Lithium is used in a range of electronics such as mobile phones, but crucially is a key ingredient in batteries for electric cars – which is set to become a major part of the car market.
As a premium supplier of battery grade, GXY is looking into starting up a battery factory and moving into manufacturing as well as mining on forecast demand for lithium in electronic products.
Lithium is used in a number of electronic applications. Lithium usage in electronics has grown 25%-30% from 1999-2008, and is currently employed in Porsche starter batteries, energy storage and E-Bikes.
China is a major driver of E-Bikes, with production in Asia totalling 44 million bikes per annum. GXY forecasts 2016 sales of US$20 million for E-Bikes, with a large proportion of E-Bikes utilising lithium batteries.
An obvious major future driver for lithium battery demand will come via cars. Car lead acid batteries will convert to lithium ion batteries, which have already been employed in the Porsche 911 GT3 model.
Innovations such as airbags, electronic windows and electric mirrors in cars all started with high-end cars, and lithium batteries look set to follow the same trend.
China is slated to drive growth of electronic vehicles into the future, with 50% ownership of EVs and hybrids predicted by 2030 and 10% of vehicles forecast to be emission-free by 2013.
GXY is at an advanced stage of developing its Mt Cattlin Lithium Project (hard rock spodumene) in Ravensthorpe, Western Australia.
The project encompasses a mine and minerals plant which will produce 137,000 tpa of 6% Li2O spodumene concentrate.
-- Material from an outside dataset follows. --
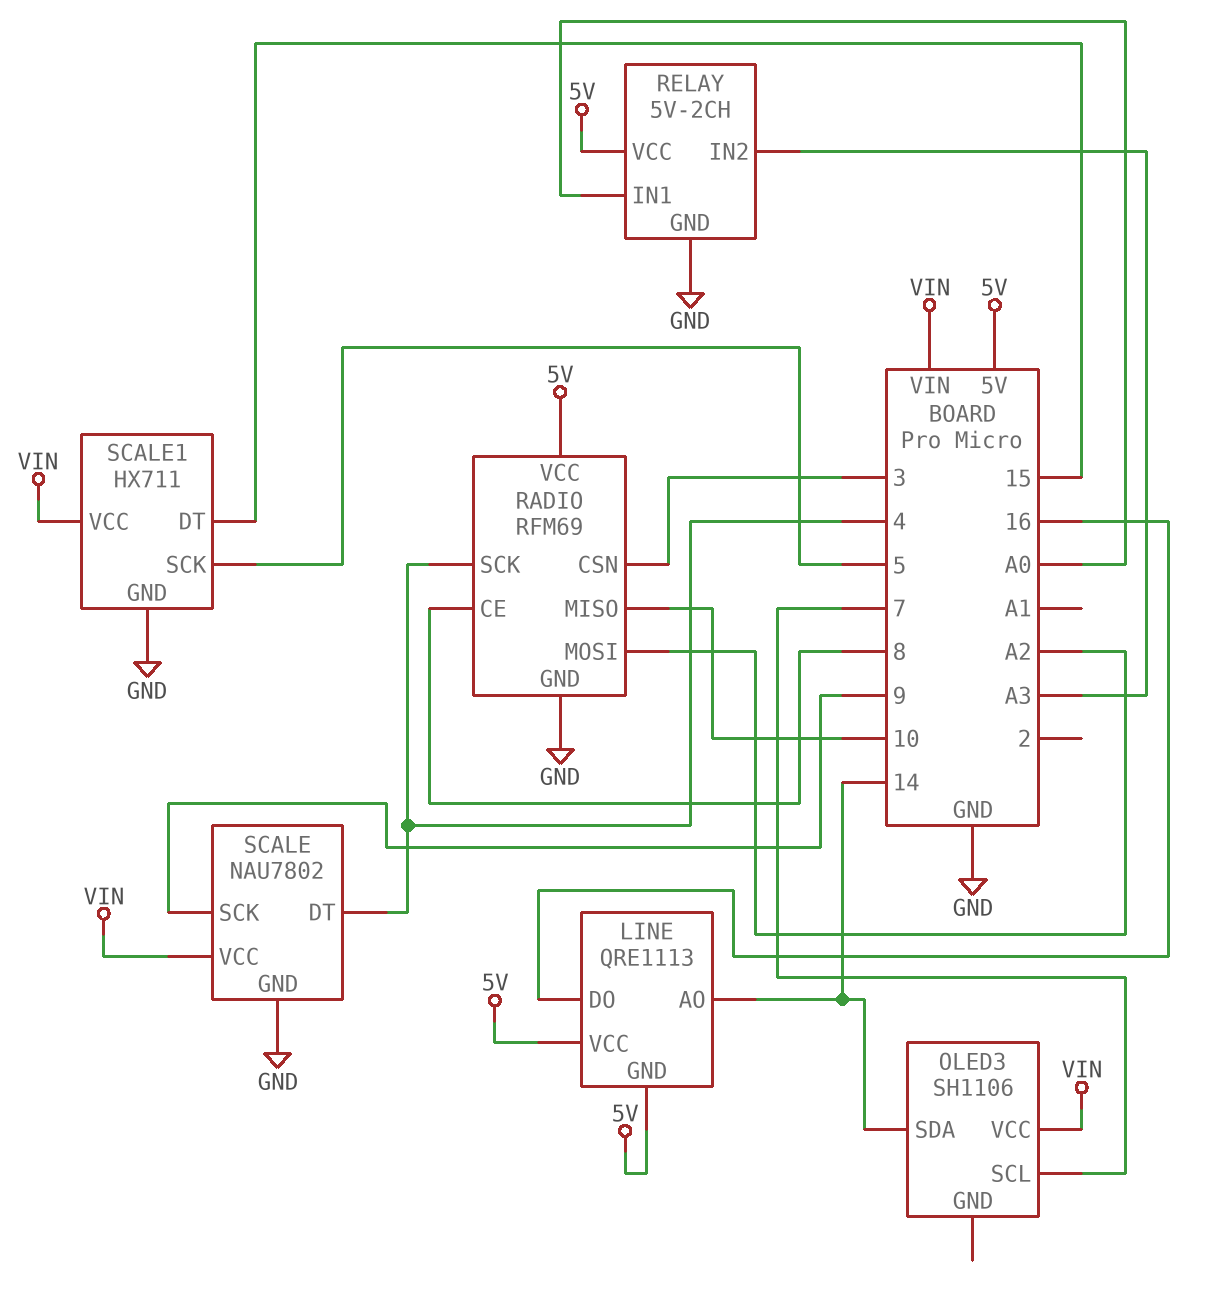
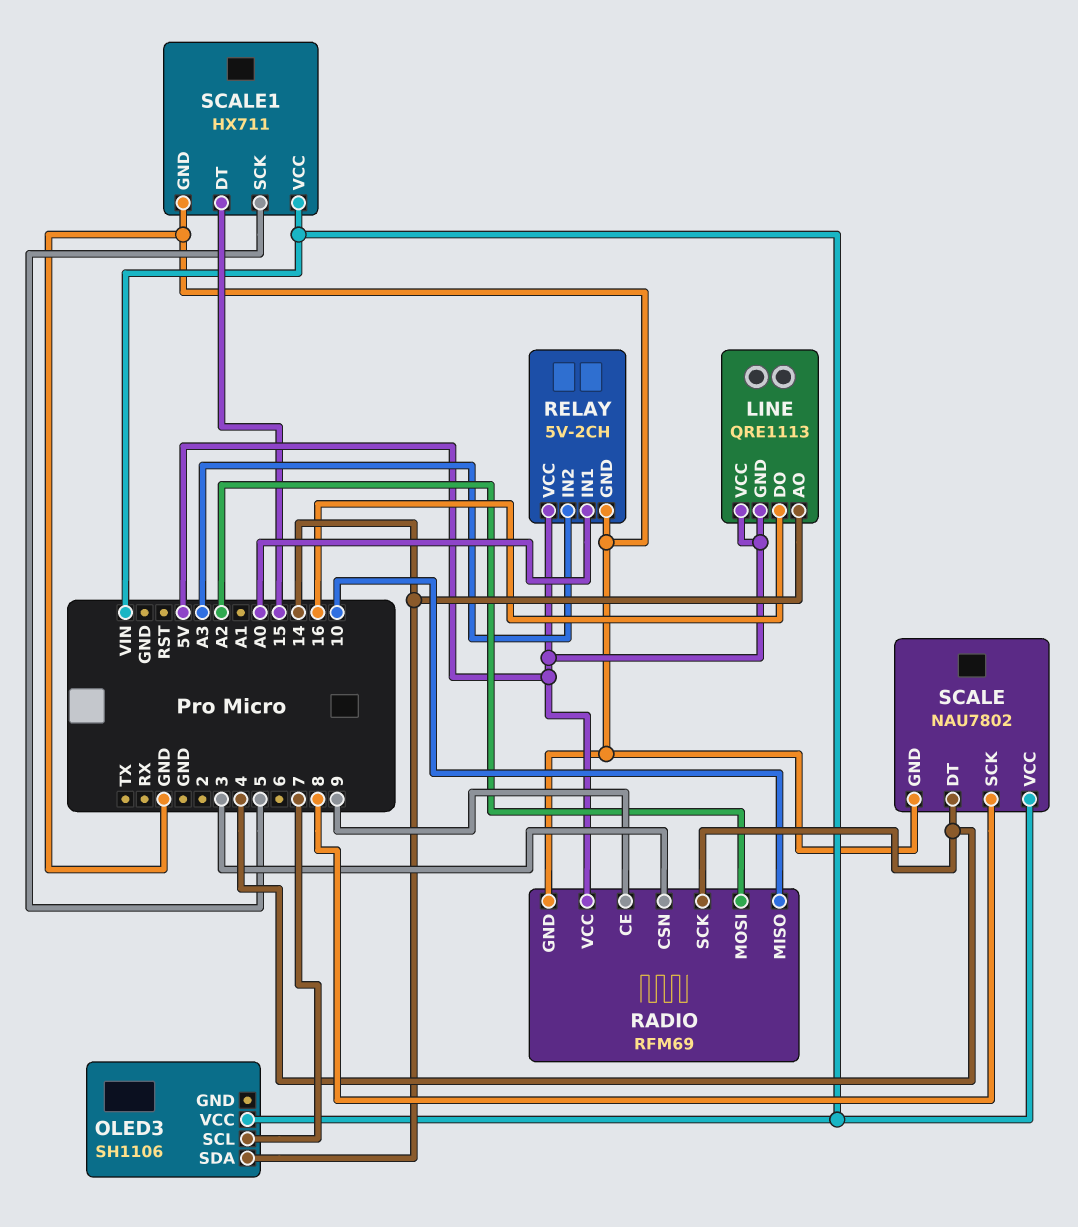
RADIO pin CE: 8 -> 9
SCALE pin SCK: 9 -> 8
GXY intends to add value to the Mt Cattlin Project by establishing its own downstream lithium processing facilities in China.
Earlier this month, GXY confirmed it was establishing its Asian footprint and funding growth through listing on the Hong Kong stock exchange (SEHK), opening the group up to a larger pool of institutional and retail investors.
The company has also just finalised a capital raising of $91.5 million to meet its funding requirements and for ramp-up of production at Mt Cattlin and the continuing construction of Jiangsu.
The group’s most recent major financial results were for the June 2010 half, where the group reported cash and cash equivalents of $18.3 million, up from $3.4 million in the June 2009 half.
Its positive result has seen GXY become one of the hot stocks in recent months, surging from around 95 cents in August to be currently trading around $1.60.
GXY is set to benefit from forecast future demand for lithium in electronic products, particularly in electronic car batteries, with demand from China set to drive the boom.
Lithium usage in electronics has already grown 25%-30% from 1999-2008, and is currently employed in Porsche starter batteries, energy storage and E-Bikes.
GXY’s focus on lithium puts the company at the forefront of expected lithium demand as a premium supplier of battery grade.
Further upside could also come from GXY’s move into manufacturing, and as result, it will be one of the stocks to watch in coming months.